→ 課題 A
以下のリストのうち、冒頭から「scientific name: Glechoma hederacea」を含む行までを一字一句変えずに書き写してください。両端の行も含め、この範囲以外は書き写さないでください。

→ 提示文
+--

★山行名 【抜戸岳南尾根】
★年月日 【2001年 1月 4日~7日】
★メンバー【宮尾・河合・福地】
11月下旬、実家からの帰りの電車で冬合宿にどこかいいところはないかと思い巡らせ
ていると岳人の昔の記録をふと思い出した。帰豊して書物を確認する。日本登山大系に
『途中に穴毛槍など大小10ほどの尖峰と岩壁帯をもつ、手ごたえのある長い尾根』と
あり挑戦してみようと思い立った。
1/3
河合君とは恵那で、福地君とは飛騨萩原駅での待ち合わせ。帰省ラッシュが始まりだし
大阪と名古屋付近で渋滞に巻き込まれ50分遅れてしまった。高山から雪道だったがス
タットレスのため問題なし。栃尾温泉に近い露天風呂の駐車場でテントを張る。夜中の
2時頃しんしんと雪が降りしきる中、テントを張り終わると『ここで風呂が入れるので
すか』と聞いてくる物好きな輩も現れ、馬鹿な奴だと思いつつも「このくそ寒いのに裸
になるつもりか」との思いを込めて一応返事はしてやった。世の中いろんな奴がいる。
河合家の手作りスパサラダと鳥の唐揚げが登場し、酒盛りとなる。晴ちゃん、いつもあ
りがとう。
1/4 雪(終日)
起床8時半。お正月気分でついゆっくりになる。テントを出ると、また10センチほど
積もっている。10時半、計画書を出し新穂高の駐車場を出発する。林道にトレースは
なく、12時前に南尾根の取り付きに到着する。
堰堤の脇の崖をアイゼンを利かせて20mほど登ると藪に突入した。雪をがぶっている
が踏むと木の枝に乗っかったり、踏み込んで股まで落ち込むありさまだ。あるものは何
でもつかめ、ガンガン乗っかれという感じで3時50分まで全ピッチでこのようなラッ
セルを続けた。木の皮は我々のアイゼンではげはげになっていた。標高は、1560m
付近、視界はほとんど利かない。取り付きが1340mなので、わずか200mほどし
か登っていないことになる。整地を済ませてテントを張り、水作りを始めるとすぐ暗く
なった。夕食は、すき焼き。うまい。
穴毛谷出合いは風が強かったが、尾根上はほとんど風がない。静かな夜だった。
1/5 雪(終日)

+--

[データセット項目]
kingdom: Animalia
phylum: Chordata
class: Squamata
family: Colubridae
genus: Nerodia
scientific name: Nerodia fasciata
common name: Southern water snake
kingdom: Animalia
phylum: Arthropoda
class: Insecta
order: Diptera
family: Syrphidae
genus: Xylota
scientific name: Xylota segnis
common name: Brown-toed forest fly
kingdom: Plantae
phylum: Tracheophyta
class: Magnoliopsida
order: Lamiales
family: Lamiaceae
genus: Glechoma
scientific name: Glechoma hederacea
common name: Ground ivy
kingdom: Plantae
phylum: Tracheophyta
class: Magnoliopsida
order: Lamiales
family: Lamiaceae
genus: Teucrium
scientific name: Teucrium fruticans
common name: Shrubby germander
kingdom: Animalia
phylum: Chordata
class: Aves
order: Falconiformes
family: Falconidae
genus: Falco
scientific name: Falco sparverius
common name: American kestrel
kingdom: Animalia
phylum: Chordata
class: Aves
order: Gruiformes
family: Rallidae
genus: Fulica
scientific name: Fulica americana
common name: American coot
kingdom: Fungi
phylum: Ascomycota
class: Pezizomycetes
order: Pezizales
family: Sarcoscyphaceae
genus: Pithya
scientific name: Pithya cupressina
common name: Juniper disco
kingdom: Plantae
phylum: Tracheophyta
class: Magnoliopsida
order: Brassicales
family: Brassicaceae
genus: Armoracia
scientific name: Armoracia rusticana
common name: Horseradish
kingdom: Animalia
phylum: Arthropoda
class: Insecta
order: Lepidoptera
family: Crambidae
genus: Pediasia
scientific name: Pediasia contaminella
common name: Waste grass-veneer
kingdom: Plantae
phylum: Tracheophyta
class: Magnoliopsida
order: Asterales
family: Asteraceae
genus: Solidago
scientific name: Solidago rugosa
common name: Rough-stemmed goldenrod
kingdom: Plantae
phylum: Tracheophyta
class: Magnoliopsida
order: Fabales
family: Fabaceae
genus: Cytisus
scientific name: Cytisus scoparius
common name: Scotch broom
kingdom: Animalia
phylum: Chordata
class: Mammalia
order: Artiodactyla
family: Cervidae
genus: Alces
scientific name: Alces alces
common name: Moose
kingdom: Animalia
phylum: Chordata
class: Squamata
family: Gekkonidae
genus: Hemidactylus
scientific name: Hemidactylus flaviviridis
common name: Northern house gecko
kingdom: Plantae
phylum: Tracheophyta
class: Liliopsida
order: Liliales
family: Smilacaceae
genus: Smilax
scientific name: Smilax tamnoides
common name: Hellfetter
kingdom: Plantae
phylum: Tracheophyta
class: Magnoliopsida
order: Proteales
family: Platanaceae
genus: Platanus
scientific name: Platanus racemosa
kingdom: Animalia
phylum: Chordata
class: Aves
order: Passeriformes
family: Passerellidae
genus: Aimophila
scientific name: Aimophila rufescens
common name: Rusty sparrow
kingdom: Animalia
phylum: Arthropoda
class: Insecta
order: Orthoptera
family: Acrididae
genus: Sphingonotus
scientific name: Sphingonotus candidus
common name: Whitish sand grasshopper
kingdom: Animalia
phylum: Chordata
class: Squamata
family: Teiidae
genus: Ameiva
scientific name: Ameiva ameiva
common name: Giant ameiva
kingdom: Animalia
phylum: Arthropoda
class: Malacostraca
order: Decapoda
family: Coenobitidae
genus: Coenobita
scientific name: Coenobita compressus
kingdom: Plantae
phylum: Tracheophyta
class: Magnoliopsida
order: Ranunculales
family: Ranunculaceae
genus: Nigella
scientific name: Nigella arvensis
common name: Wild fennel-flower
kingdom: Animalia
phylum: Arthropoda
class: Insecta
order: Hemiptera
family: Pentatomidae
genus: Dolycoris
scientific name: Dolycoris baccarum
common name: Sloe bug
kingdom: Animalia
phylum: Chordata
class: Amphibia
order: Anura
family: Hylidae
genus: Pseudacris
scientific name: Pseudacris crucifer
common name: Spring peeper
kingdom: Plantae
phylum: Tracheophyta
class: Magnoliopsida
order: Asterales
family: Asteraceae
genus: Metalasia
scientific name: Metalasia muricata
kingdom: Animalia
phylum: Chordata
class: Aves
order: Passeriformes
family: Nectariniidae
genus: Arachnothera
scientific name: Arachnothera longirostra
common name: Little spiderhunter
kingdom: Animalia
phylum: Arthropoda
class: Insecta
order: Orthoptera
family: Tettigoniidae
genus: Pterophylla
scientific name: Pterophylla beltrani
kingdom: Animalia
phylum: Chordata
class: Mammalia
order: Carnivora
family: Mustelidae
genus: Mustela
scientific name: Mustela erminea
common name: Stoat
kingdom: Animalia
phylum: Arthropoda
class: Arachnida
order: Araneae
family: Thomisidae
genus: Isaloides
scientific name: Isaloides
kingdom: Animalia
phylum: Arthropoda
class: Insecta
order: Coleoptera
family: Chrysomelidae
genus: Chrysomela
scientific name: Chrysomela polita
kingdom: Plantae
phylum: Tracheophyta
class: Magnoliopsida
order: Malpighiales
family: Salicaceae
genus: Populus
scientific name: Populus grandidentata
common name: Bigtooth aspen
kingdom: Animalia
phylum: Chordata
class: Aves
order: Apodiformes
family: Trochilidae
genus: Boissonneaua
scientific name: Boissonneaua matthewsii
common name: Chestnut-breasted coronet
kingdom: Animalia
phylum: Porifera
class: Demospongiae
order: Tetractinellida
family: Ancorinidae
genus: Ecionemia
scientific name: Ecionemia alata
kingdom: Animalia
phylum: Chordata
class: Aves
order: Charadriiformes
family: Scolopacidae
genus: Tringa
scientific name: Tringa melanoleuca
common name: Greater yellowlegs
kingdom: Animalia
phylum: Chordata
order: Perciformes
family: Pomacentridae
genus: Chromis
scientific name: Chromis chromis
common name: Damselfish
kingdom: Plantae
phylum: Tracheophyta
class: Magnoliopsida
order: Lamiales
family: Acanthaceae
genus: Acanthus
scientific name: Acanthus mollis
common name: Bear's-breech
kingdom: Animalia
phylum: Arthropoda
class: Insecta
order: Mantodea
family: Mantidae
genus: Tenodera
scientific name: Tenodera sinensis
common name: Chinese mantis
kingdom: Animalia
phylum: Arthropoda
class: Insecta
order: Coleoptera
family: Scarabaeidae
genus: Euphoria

+--

→ 課題 B
上に示した抜戸岳南尾根の山行記録を、最後の行の後から書き継いでください。

→ 最終結果 A
kingdom: Animalia
phylum: Chordata
class: Squamata
family: Colubridae
genus: Nerodia
scientific name: Nerodia fasciata
common name: Southern water snake
kingdom: Animalia
phylum: Arthropoda
class: Insecta
order: Diptera
family: Syrphidae
genus: Xylota
scientific name: Xylota segnis
common name: Brown-toed forest fly
kingdom: Plantae
phylum: Tracheophyta
class: Magnoliopsida
order: Lamiales
family: Lamiaceae
genus: Glechoma
scientific name: Glechoma hederacea

→ 最終結果 B
起床6時半。また寝坊してしまった。お正月気分はまだ抜けてないみたいだ。8時30
分発。今日は、半分ぐらいはまともなラッセル。でも、胸までの雪に思いのほかはかど
らない。11時頃稜線っぽいところに出るが所々岩があるため巻いて進む。11時50
分、短いが壁になったのでロープを出す。河合君が空荷でリードし、あとに続く。
20Kg超のザックを背負っては結構つらい。ここに約1時間かかり、また稜線へ出るが
数mのクレバスが走っていたのできのこ雪に乗っかり偵察する。20mほど下降しまた
次のピークに登りというのがわかった。しかしその登りも相当高度差がありテン場は見
当たらない。天候も悪く時間のかかるラッセルが予想されるため2時50分と早かった
が打ち切ることにした。1991年の岳人の記録でも打ちきりの時間が早かったが、理
由がわかった。今日の行動で、正月休みの腹にたまった重い感じがようやく取れてきた。
これからというところだが、現在の高度が1750m付近で一日に200mの高度しか
稼げず失望の色が濃い。
しんしんと雪が降っているが、風がなく静かな夜だった。
1/6 ガスのち晴れ
このままのペースだと到底尾根を登り切れないし、同ルート下降にしてもこれ以上進むと
ロープを出す個所が頻繁になることが予想されるため下山することにした。しかし、降り
ようとすると晴れてくる。いつものパターンとはいえ、何でこうなるのか?
一日目のテン場まで1.5時間。取り付きまでも1.5時間だった。12時頃下降を完了。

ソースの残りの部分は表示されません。